REQUIRED ACTION: Each record, minus any picture, should be returned exactly as written.

++++++++++++++++++++

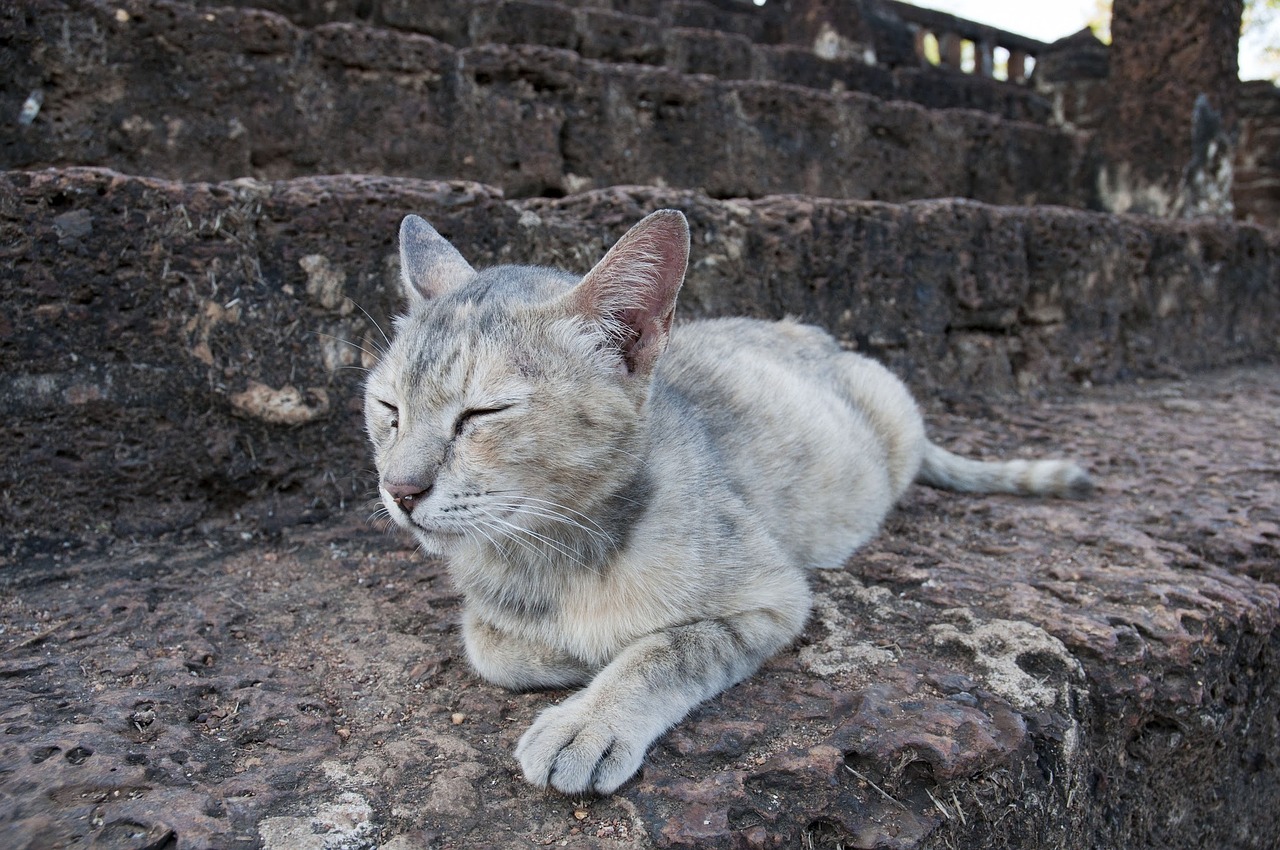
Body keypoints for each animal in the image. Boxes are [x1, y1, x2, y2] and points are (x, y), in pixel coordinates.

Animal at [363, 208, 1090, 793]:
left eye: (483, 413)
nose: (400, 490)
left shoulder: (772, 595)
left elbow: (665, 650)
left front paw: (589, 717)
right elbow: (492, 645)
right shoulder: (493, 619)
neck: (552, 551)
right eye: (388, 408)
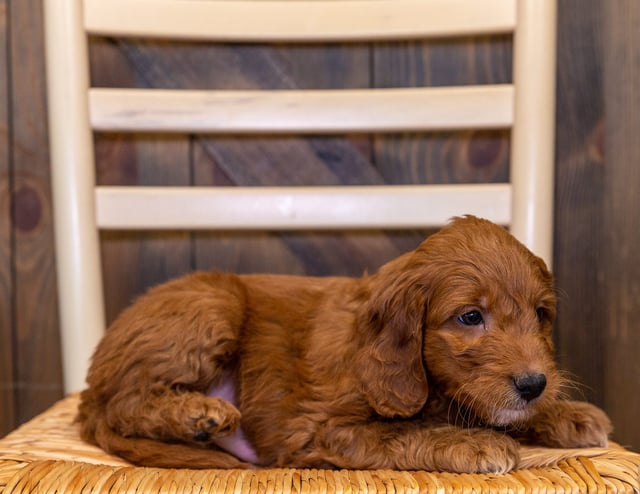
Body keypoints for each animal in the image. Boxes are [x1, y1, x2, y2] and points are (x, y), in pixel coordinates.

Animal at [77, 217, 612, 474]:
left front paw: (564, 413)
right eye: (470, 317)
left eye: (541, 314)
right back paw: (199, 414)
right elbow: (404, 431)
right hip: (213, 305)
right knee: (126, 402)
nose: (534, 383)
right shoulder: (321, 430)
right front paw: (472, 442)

++++++++++++++++++++

RESPONSE TO THE EXERCISE:
Body keypoints for each animal in the image. Boxes are [x1, y1, x2, y2] and points are (x, y), in pixel coordinates.

Animal at [363, 208, 1090, 793]:
left eye: (483, 413)
nose: (400, 490)
left shoulder: (772, 595)
left elbow: (665, 650)
left front paw: (589, 717)
right elbow: (492, 645)
right shoulder: (493, 619)
neck: (552, 551)
right eye: (388, 408)
Body keypoints for each animal in the image. Boxes are [x1, y1, x2, y2] and points are (x, y), in pixel coordinates.

Animal at [77, 217, 612, 474]:
left front paw: (564, 413)
right eye: (470, 317)
left eye: (541, 314)
right back paw: (199, 414)
right elbow: (404, 431)
right hip: (213, 305)
right knee: (126, 402)
nose: (534, 383)
right shoulder: (321, 430)
right front paw: (472, 442)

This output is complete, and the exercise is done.